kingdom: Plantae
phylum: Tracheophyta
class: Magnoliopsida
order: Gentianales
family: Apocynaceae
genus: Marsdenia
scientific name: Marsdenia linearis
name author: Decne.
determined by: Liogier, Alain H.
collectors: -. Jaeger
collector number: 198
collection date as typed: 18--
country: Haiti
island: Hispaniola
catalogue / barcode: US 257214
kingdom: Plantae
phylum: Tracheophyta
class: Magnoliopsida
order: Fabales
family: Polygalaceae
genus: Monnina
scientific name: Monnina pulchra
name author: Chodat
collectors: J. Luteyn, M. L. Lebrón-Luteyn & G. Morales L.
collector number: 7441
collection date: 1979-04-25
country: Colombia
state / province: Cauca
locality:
---
**GIVEN REQUEST:**
Set out each line of the listing above as a numbered list, omitting any blank lines.

**RESULT:**
1. kingdom: Plantae
2. phylum: Tracheophyta
3. class: Magnoliopsida
4. order: Gentianales
5. family: Apocynaceae
6. genus: Marsdenia
7. scientific name: Marsdenia linearis
8. name author: Decne.
9. determined by: Liogier, Alain H.
10. collectors: -. Jaeger
11. collector number: 198
12. collection date as typed: 18--
13. country: Haiti
14. island: Hispaniola
15. catalogue / barcode: US 257214
16. kingdom: Plantae
17. phylum: Tracheophyta
18. class: Magnoliopsida
19. order: Fabales
20. family: Polygalaceae
21. genus: Monnina
22. scientific name: Monnina pulchra
23. name author: Chodat
24. collectors: J. Luteyn, M. L. Lebrón-Luteyn & G. Morales L.
25. collector number: 7441
26. collection date: 1979-04-25
27. country: Colombia
28. state / province: Cauca
29. locality:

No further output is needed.